Content starts
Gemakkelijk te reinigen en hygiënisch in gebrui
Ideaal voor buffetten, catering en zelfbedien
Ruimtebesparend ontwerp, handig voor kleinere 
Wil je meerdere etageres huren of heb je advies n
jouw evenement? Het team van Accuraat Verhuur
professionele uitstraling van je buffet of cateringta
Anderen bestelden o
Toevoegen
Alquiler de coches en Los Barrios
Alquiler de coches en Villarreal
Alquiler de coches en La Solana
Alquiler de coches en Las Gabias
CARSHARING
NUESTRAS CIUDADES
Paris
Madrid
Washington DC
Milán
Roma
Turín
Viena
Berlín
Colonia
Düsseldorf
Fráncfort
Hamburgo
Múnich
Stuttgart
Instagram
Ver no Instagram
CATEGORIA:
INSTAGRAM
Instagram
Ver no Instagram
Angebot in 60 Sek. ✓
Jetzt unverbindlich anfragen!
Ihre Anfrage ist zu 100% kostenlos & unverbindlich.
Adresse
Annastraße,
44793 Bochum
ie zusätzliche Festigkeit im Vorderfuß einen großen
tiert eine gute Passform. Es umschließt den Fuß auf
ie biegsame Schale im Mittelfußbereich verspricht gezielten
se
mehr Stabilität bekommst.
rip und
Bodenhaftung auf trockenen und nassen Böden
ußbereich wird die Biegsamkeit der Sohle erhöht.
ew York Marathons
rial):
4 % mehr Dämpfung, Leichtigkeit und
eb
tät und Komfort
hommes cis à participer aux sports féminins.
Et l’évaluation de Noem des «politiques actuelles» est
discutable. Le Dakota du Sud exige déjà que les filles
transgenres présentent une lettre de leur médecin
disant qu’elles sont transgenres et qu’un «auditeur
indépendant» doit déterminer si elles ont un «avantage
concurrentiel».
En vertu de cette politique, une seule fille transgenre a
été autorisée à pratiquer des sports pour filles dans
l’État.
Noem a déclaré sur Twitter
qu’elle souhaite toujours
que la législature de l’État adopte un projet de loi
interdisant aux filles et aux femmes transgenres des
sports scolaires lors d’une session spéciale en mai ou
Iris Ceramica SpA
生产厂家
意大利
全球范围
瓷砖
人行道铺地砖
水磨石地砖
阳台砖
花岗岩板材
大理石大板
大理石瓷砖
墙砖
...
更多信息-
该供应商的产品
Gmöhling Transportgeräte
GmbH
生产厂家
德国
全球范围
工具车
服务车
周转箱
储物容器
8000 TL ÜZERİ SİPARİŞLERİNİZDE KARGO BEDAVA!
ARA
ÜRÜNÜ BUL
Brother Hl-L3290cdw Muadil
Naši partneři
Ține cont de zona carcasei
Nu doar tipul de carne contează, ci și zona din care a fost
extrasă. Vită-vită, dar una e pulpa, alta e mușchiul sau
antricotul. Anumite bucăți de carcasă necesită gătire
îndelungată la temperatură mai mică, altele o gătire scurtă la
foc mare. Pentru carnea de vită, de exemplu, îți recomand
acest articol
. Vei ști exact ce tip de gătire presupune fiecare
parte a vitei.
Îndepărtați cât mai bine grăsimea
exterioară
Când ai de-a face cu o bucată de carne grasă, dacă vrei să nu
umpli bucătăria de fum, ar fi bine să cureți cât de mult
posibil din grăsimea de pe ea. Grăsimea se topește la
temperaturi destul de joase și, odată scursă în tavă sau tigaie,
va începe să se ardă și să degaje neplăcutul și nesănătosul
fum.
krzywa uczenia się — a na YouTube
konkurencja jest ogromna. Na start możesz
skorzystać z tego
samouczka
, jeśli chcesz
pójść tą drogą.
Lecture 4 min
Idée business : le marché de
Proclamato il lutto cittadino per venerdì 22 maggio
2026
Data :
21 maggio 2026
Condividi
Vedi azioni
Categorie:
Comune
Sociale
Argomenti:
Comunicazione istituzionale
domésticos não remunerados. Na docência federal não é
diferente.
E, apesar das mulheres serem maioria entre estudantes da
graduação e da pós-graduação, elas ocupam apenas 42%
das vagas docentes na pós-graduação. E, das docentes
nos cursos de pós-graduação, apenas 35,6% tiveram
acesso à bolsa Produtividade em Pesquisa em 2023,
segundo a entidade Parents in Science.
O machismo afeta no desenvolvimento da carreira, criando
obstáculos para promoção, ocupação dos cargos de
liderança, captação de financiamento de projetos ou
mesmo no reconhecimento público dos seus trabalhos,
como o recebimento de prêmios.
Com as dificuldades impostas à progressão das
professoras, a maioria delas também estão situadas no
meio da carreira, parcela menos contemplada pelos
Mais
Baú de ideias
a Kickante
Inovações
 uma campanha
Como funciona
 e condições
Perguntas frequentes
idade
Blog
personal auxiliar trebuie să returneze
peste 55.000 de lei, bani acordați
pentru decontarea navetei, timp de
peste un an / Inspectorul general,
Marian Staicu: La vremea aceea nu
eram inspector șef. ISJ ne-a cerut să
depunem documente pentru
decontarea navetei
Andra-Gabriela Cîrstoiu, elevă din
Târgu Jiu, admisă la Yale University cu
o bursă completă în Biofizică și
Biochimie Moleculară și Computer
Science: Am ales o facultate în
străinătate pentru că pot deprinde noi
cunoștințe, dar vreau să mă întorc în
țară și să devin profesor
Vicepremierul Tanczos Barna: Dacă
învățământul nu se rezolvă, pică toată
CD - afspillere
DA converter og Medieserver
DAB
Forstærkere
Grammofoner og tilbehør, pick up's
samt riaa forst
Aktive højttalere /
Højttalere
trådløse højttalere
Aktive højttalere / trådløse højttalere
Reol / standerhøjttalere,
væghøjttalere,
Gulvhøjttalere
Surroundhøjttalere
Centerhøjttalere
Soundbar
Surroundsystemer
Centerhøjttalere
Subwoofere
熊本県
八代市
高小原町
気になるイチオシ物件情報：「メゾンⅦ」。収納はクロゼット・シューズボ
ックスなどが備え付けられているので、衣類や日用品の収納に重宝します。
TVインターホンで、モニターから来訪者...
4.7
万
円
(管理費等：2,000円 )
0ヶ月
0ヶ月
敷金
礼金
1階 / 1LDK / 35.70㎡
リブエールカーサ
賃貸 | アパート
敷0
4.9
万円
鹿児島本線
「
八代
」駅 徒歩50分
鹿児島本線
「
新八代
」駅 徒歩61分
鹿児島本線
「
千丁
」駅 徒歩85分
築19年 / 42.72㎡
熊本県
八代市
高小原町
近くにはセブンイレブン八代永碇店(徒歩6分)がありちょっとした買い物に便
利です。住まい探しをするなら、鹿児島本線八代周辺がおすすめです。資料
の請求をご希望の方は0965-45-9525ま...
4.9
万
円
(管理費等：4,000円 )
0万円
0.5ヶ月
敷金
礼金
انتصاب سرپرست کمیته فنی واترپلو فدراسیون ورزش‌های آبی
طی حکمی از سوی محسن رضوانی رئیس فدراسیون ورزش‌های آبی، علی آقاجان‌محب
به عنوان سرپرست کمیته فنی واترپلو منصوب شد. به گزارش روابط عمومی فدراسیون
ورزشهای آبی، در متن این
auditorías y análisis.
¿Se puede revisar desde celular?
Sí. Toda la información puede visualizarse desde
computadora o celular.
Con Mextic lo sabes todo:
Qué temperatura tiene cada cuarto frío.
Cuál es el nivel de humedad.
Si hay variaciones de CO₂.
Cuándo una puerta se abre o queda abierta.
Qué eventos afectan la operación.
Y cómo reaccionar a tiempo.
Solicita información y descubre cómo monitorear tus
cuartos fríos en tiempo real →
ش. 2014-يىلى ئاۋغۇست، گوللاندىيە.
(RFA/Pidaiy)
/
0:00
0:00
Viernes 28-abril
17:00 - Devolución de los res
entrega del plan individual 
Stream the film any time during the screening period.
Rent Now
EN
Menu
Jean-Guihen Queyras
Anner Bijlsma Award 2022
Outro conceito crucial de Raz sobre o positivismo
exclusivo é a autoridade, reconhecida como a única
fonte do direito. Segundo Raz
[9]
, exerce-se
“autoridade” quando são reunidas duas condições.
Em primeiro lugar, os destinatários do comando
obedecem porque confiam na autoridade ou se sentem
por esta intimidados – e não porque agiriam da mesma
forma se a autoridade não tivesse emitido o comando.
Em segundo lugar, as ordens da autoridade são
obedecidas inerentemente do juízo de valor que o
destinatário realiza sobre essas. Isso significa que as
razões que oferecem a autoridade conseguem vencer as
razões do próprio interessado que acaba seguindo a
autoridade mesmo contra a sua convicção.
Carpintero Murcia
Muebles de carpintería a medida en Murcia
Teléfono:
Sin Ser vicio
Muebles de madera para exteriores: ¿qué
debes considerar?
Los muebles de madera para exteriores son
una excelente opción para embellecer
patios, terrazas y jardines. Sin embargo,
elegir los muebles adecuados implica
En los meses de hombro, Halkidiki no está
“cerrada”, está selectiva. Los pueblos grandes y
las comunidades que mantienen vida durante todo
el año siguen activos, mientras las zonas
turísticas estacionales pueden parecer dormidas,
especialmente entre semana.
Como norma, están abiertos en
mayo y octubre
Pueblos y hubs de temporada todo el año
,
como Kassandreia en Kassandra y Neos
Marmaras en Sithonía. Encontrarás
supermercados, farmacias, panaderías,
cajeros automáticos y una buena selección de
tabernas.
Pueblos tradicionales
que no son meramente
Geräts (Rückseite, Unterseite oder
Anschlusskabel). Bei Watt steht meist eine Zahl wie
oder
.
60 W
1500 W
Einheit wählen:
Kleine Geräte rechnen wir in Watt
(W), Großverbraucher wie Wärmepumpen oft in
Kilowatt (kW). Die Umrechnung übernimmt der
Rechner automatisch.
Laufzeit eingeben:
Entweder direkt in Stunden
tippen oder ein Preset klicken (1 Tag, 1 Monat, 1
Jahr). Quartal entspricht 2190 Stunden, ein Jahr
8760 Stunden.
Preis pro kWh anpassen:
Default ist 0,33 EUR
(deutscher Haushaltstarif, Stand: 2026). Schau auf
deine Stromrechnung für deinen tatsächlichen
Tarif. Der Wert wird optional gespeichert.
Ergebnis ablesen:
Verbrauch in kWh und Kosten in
Content ends
**Work required:** Only lines containing "carreira" belong in the answer; copy every such line from the records.

**Task output:**
O machismo afeta no desenvolvimento da carreira, criando
meio da carreira, parcela menos contemplada pelos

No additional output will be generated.